The Pole will be looked after tonight by Thiago Silva, PSG’s Brazilian defender.

Sure, at 35, the years are ticking by for him – but he is one of the best central defenders I’ve ever seen.

Lewandowski versus Silva could be the battle that decides the destination of the trophy.

Both sides will look to attack and put the other on the back foot. That should open the game and there will be goals.

I believe both Bayern and PSG will score, but think that the French club may well just get there.

That might surprise you after the Germans’ performance against Barcelona.

It led to Quique Setien being sacked, and I’m fascinated to see how things will work out for his replacement, Ronald Koeman.

The Dutchman has a rich history with Barca, and this is his dream job.

He helped them win the European Cup in 1992 when he scored the winning goal against Sampdoria at Wembley.

Koeman has left a stable position as head coach of the Dutch national side, that he had guided to next summer’s Euro Finals.

But the opportunity to take charge at Barca was clearly too good an opportunity to turn down.

That’s understandable as Barca are one of the clubs in world football you would put in the “irresistible” bracket.

However, he goes there with the club feeling pressure from within and from outside, and he needs to help them get their house in order quickly.

It could take a wee while for him to get them going, and if things don’t go well then he may well get the blame.

There could be a period of time before they are back to achieving their former glories.

This, though, hasn’t happened overnight.
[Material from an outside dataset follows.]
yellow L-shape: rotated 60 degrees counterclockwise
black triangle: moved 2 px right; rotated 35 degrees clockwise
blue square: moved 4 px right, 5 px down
I could see last season, when Barca played Liverpool, that there were problems.

Yes, they defeated us 3-0 in the Camp Nou in the first leg, but I felt the scoreline really flattered them and said in this very column that the tie wasn’t over.

I felt Barca lacked legs and pace. Liverpool exposed that in the return leg to go through and went on to win the Champions League.

The same problems were still there in the game against Bayern.

It has led to a change of leader and some of the older, established players may also go.

Lionel Messi is one guy Koeman will definitely want to keep as he still has the ability to win a game.

He is truly special, but he needs to have a better quality of player around him than is there currently.

Sporting director Eric Abidal was also removed from the club, and his replacement will need to source proper players for Koeman.

The lure of Barca is still massive, and, remember, they were able to prize away Luis Suarez and Philippe Coutinho from Liverpool.

It’s the chance to be part of a new era and become a dominant force again, the way they were for the past decade.

They already have an excellent young talent in Ansu Fati. He is highly-rated, but only 17, and needs to be treated with due care.

Frenkie de Jong is another fantastic footballer. He was one of the most-sought-after players in Europe last summer, and Barca pulled it off to get him from Ajax.

It’s down to his new boss and fellow countryman, Koeman, to get the absolute maximum out of him.

Henrik Larsson helped the club win the Champions League in 2006, and he will look to do it again as part of Koeman’s backroom staff.

I wrote a few weeks ago that I wanted to see Henrik being given another opportunity in the game. He is a first-class fella, and I wish him all the best.

I also want to see Barca doing well. They are one of European football’s glamour clubs, alongside the likes of Real Madrid, Inter Milan, Juventus and Bayern Munich.

Make no mistake, I also have Liverpool in that bracket.

I lived the dream at Anfield as a player, and was never offered the opportunity to move abroad and play for the teams I’ve mentioned.

I’ve no idea why. Maybe they all thought I was garbage!